O muro de Belém
* Por
Tali Feld Gleiser
Jamais alguém poderia
imaginar que mansões senhoriais de uma beleza luxuosa, como o hotel Jacir
Palace, poderiam ser o prelúdio de uma das obras de engenharia mais aberrantes
da humanidade: o muro da vergonha. Também eu não teria suposto que daria de
cara com uma torre de vigilância. Não tinha nada nem ninguém que me prevenisse,
ou um cartaz que falasse “Não apto para seres humanos sensíveis aos direitos
humanos”.
De repente a avenida
se transformou numa rua e ali apareceram os blocos de concreto cinza, retangularmente deformes,
desumanamente humanos, com forma de torre num extremo.
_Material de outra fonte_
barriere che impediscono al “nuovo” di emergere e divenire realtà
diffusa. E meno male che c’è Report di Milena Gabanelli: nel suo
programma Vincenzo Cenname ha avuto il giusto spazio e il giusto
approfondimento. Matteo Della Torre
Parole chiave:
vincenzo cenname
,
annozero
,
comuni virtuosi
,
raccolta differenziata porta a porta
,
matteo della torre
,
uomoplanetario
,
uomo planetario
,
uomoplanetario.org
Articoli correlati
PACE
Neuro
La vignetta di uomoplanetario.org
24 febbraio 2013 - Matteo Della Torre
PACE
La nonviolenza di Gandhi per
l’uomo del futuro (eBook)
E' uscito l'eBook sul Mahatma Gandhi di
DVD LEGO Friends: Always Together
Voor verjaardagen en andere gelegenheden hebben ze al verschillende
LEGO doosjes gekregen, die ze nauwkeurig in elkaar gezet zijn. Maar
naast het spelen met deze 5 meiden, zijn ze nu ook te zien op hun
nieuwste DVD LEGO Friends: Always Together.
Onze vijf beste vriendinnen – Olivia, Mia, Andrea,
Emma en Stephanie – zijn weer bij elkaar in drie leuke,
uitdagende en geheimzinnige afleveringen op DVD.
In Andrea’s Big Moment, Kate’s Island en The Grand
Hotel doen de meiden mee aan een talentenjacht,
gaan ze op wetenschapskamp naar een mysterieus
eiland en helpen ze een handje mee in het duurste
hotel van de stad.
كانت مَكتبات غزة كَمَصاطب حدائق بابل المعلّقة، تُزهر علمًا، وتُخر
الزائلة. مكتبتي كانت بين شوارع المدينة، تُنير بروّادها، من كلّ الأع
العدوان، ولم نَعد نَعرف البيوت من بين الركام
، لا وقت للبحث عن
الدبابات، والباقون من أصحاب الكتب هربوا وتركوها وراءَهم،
À medida que me
aproximava, o paredão me ameaçava sem se mexer do lugar. Não me atrevi a chegar mais perto e me
demorou um pátio com flores. Olhei de soslaio para o local onde estava o muro
com a vã esperança de que já não estivesse mais ali. Mas continuava mais firme
do que nunca, à espreita, me espiava covardemente para se defender dele
próprio.
“Bem-vindo, Papa.
Belém parece o gueto de Varsóvia. Precisamos que alguém fale de Justiça.
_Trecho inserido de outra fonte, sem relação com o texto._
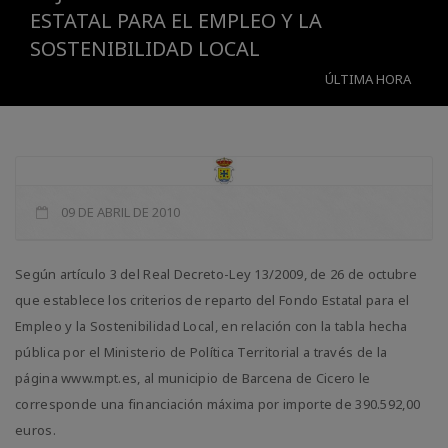
ESTATAL PARA EL EMPLEO Y LA
SOSTENIBILIDAD LOCAL
ÚLTIMA HORA
09 DE ABRIL DE 2010
Según artículo 3 del Real Decreto-Ley 13/2009, de 26 de octubre
que establece los criterios de reparto del Fondo Estatal para el
Empleo y la Sostenibilidad Local, en relación con la tabla hecha
pública por el Ministerio de Política Territorial a través de la
página www.mpt.es, al municipio de Barcena de Cicero le
corresponde una financiación máxima por importe de 390.592,00
euros.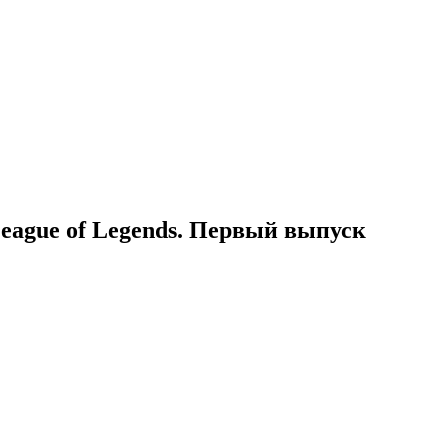
League of Legends. Первый выпуск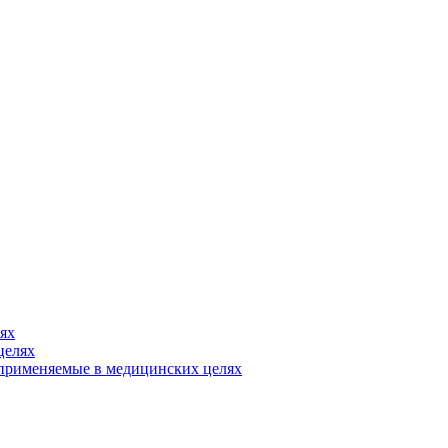
ях
целях
, применяемые в медицинских целях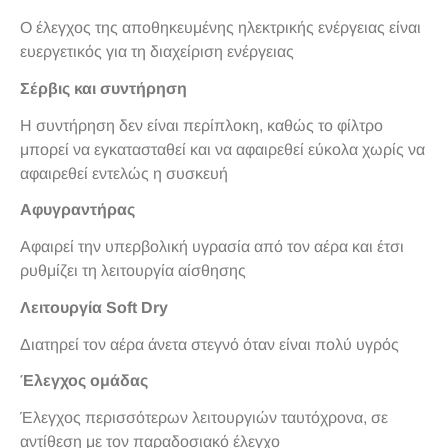
Ο έλεγχος της αποθηκευμένης ηλεκτρικής ενέργειας είναι
ευεργετικός για τη διαχείριση ενέργειας
Σέρβις και συντήρηση
Η συντήρηση δεν είναι περίπλοκη, καθώς το φίλτρο
μπορεί να εγκατασταθεί και να αφαιρεθεί εύκολα χωρίς να
αφαιρεθεί εντελώς η συσκευή
Αφυγραντήρας
Αφαιρεί την υπερβολική υγρασία από τον αέρα και έτσι
ρυθμίζει τη λειτουργία αίσθησης
Λειτουργία Soft Dry
Διατηρεί τον αέρα άνετα στεγνό όταν είναι πολύ υγρός
Έλεγχος ομάδας
Έλεγχος περισσότερων λειτουργιών ταυτόχρονα, σε
αντίθεση με τον παραδοσιακό έλεγχο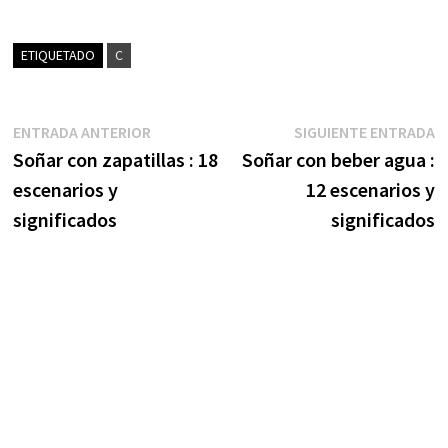
ETIQUETADO
C
Navegación
Entrada
S
ENTRADA ANTERIOR
SIGUIENTE ENTRADA
anterior:
e
Soñar con zapatillas : 18
Soñar con beber agua :
de
escenarios y
12 escenarios y
entradas
significados
significados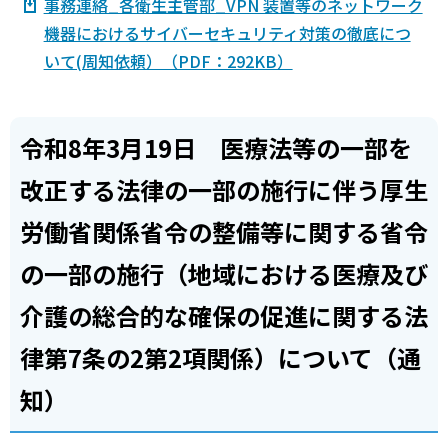
事務連絡_各衛生主管部_VPN 装置等のネットワーク
機器におけるサイバーセキュリティ対策の徹底につ
いて(周知依頼）（PDF：292KB）
令和8年3月19日 医療法等の一部を
改正する法律の一部の施行に伴う厚生
労働省関係省令の整備等に関する省令
の一部の施行（地域における医療及び
介護の総合的な確保の促進に関する法
律第7条の2第2項関係）について（通
知）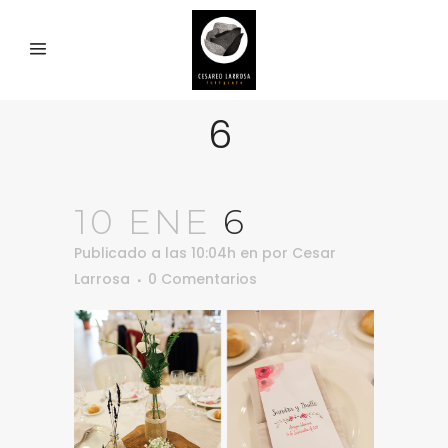
6
10 ENE
6
Publicado a las 10:04h
en
por
Cesar
Larrosa
0 Comentarios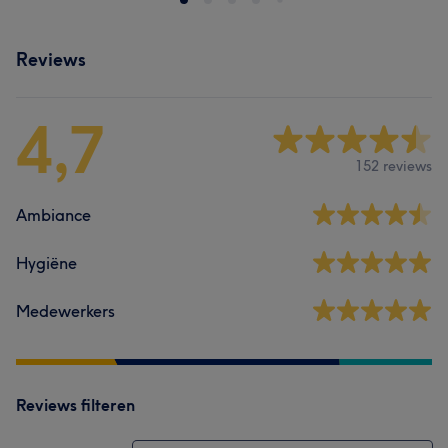
Reviews
4,7
152 reviews
Ambiance
Hygiëne
Medewerkers
Reviews filteren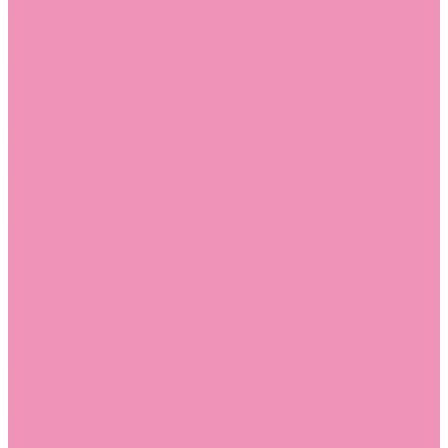
Угги для мальчиков
Чешки
Чешки для девочек
Чешки для мальчиков
Шлепанцы
Шлепанцы для девочек
Шлепанцы для мальчиков
Одежда
Брюки
Ветровки
Джемперы и толстовки
Домашняя одежда
Пижамы
Комбинезоны
Комплекты
Конверты
Куртки
Платья
Полукомбинезоны
Пуховики
Туники
Аксессуары
Стельки
Контакты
Palestina Livre. Muro do Apartheid”.
Estava de pé
exatamente no mesmo lugar do muro por onde fazia poucos dias o papa Francisco
tinha rezado e apoiado a cabeça em silêncio. Segundo disseram os jornais, foi
uma parada não programada.
Por primeira vez na
minha vida, as lágrimas ficaram presas. O muro não dava pena, tristeza também não.
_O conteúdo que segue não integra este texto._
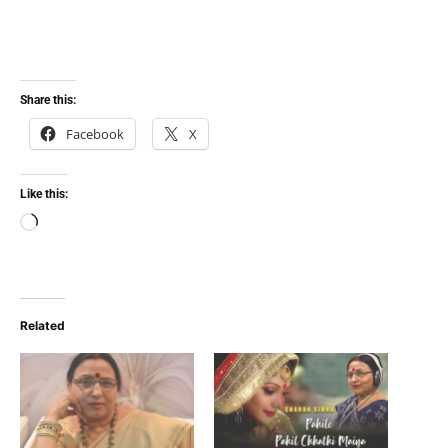
Share this:
Facebook
X
Like this:
Loading…
Related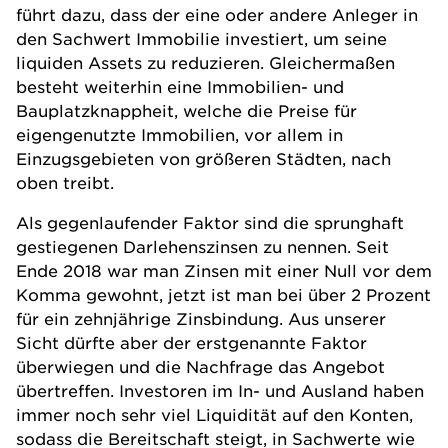
führt dazu, dass der eine oder andere Anleger in
den Sachwert Immobilie investiert, um seine
liquiden Assets zu reduzieren. Gleichermaßen
besteht weiterhin eine Immobilien- und
Bauplatzknappheit, welche die Preise für
eigengenutzte Immobilien, vor allem in
Einzugsgebieten von größeren Städten, nach
oben treibt.
Als gegenlaufender Faktor sind die sprunghaft
gestiegenen Darlehenszinsen zu nennen. Seit
Ende 2018 war man Zinsen mit einer Null vor dem
Komma gewohnt, jetzt ist man bei über 2 Prozent
für ein zehnjährige Zinsbindung. Aus unserer
Sicht dürfte aber der erstgenannte Faktor
überwiegen und die Nachfrage das Angebot
übertreffen. Investoren im In- und Ausland haben
immer noch sehr viel Liquidität auf den Konten,
sodass die Bereitschaft steigt, in Sachwerte wie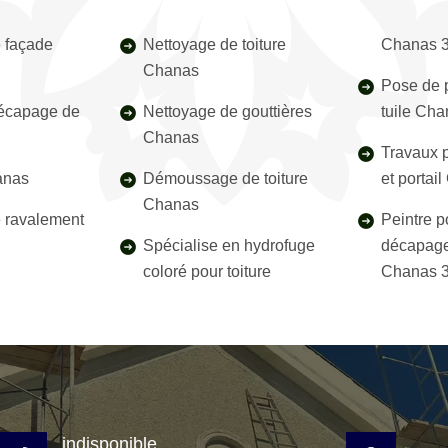
 façade
Nettoyage de toiture
Chanas 
Chanas
Pose de p
décapage de
Nettoyage de gouttières
tuile Ch
s
Chanas
Travaux p
anas
Démoussage de toiture
et portai
Chanas
e ravalement
Peintre p
Spécialise en hydrofuge
décapage
coloré pour toiture
Chanas 
indisponible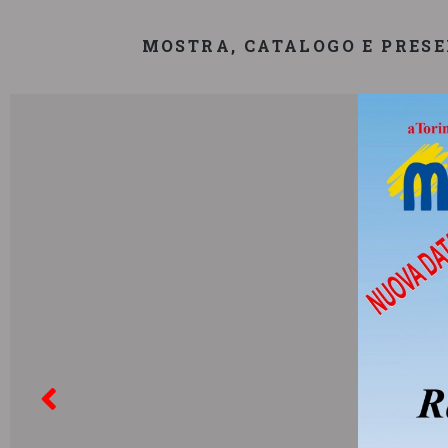
MOSTRA, CATALOGO E PRES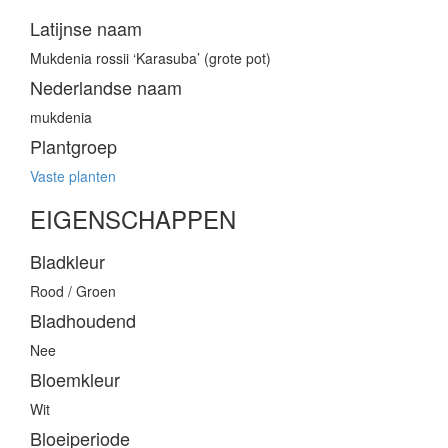
Latijnse naam
Mukdenia rossii ‘Karasuba’ (grote pot)
Nederlandse naam
mukdenia
Plantgroep
Vaste planten
EIGENSCHAPPEN
Bladkleur
Rood / Groen
Bladhoudend
Nee
Bloemkleur
Wit
Bloeiperiode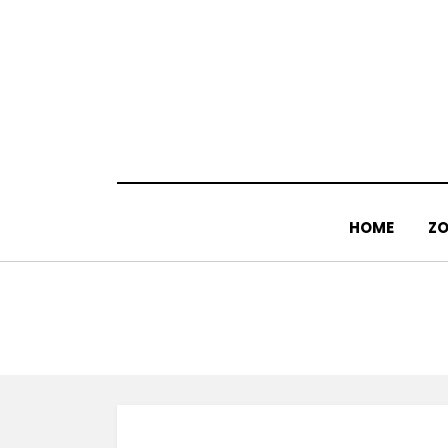
Doorgaan
naar
inhoud
HOME
ZO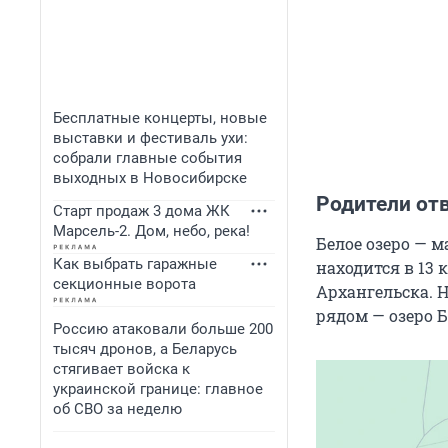
Бесплатные концерты, новые
выставки и фестиваль ухи:
собрали главные события
выходных в Новосибирске
Родители отв
Старт продаж 3 дома ЖК
Марсель-2. Дом, небо, река!
Белое озеро — 
Как выбрать гаражные
находится в 13 
секционные ворота
Архангельска. Н
рядом — озеро Б
Россию атаковали больше 200
тысяч дронов, а Беларусь
стягивает войска к
украинской границе: главное
об СВО за неделю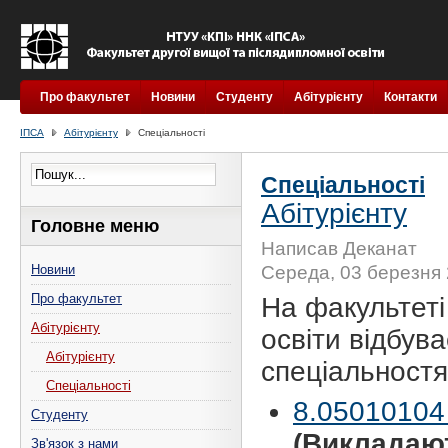
Про факультет
Новини
Студенту
Абітурієнту
Контакти
ІПСА
Абітурієнту
Спеціальності
Спеціальності
Абітурієнту
Головне меню
Написав Деканат
Новини
Середа, 03 березня 
Про факультет
На факультеті
Абітурієнту
освіти відбув
Абітурієнту
спеціальностя
Спеціальності
8.05010104
Студенту
(Викладаю
Зв'язок з нами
Dava muita raiva, impotência exasperante.
Seguia sem ter nem uma
alma na rua, mas na minha frente passavam contorneando a muralha meninas e
meninos que percorriam quilômetros para ir à escola, camponeses cujas terras
ficaram de um lado e a sua casa do outro, famílias divididas, trabalhadores que
chegavam às quatro da manhã aos postos de controle para entrar ao serviço às
oito, e até soldados israelenses apavorados por um inimigo que se refletia no
seu espelho a cada manhã. Com arame farpado, um trem desengonçado, caminho à morte. “Arbeit macht frei”[1].
[1] O trabalho
liberta, na entrada a Auschwitz.
—–
*Do livro de próxima
publicação “Uma Judia na Palestina”.